Sara Goodnick
The Sonoran Desert is the only place I have lived that has a truly magnificent springtime. The air is cool and refreshing, and color is bursting out in a normally pale and dusty landscape. It usually begins in mid-February, and goes on in stages until late May.
My favorite flowers are the cactus blossoms because they appear on such an unlikely source. The delicate petals and amazing colors invite closer inspection, where the pistils and stamens reveal massive amounts of pollen and usually an insect exploring the inner parts.
This March, during the late afternoon nearing sunset, I took my tripod, a stool, a reflector, my camera, a Nikon D700, with a Nikon 105 mm Micro lens, and a cable release, out around our home which is surrounded by the desert. I had decided to use a process called photo stacking to give detail throughout the photograph in the areas i felt were important. This entails making a series of 5-25 images focusing on different parts of the flower. Using the software Helicon Focus, I generated the final images.

Activities:
1. In the cactus blossom text, which camera and lens were used?
2. Using the cactus blossom text, explain why cactus blossoms are the writer's favorite flowers.
3. Please resume the cactus blossom text from where it stops.
The rows have nothing to do with the cactus blossom text.

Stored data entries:

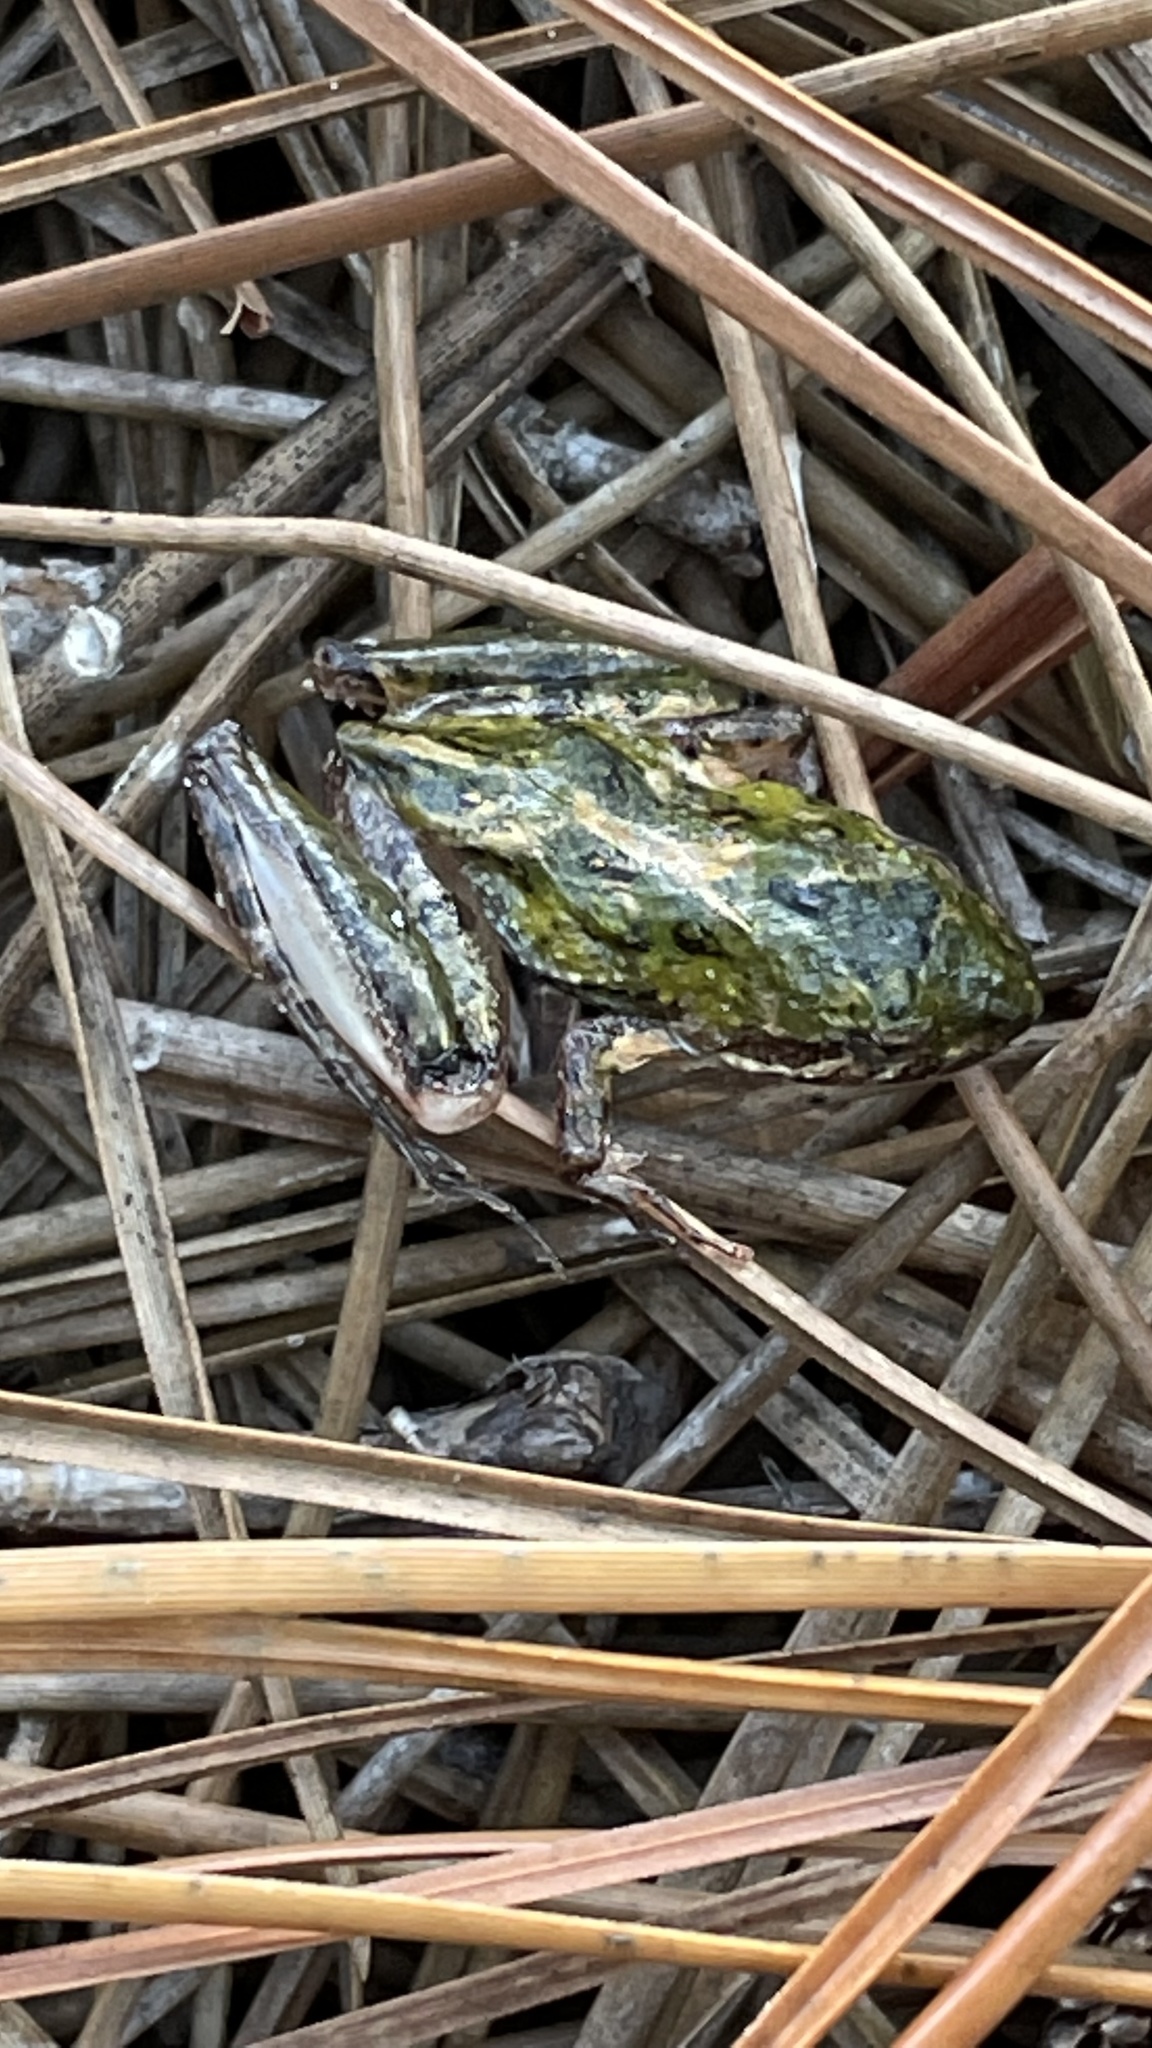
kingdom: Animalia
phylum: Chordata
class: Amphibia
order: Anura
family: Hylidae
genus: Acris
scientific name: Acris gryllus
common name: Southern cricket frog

Responses to the tasks:
1. A Nikon D700 with a Nikon 105 mm Micro lens.

2. They are the favorite because they appear on such an unlikely source.

3.
It is important to use a tripod and to stay organized. The differing focal lengths must go in order. This cannot be random or the software will not work well. So I set it all up, then perched comfortably as possible on my stool, and focused, clicked, focused 1/8th” closer, clicked, etc. as many times as I needed to cover the blossoms.
I uploaded them into Lightroom, made a few adjustments to each image (all in each sub-group were synchronized), then uploaded each set into Helicon Focus. It always takes some experimenting to decide which of the 3 stacking methods works best with which set of images. The flattened composite is saved as a tiff, and taken back into Lightroom or Photoshop for final minor adjustments and cropping.
Sara Goodnick is a nature and portrait photographer and a trip leader for Arizona Highways Photo Workshops.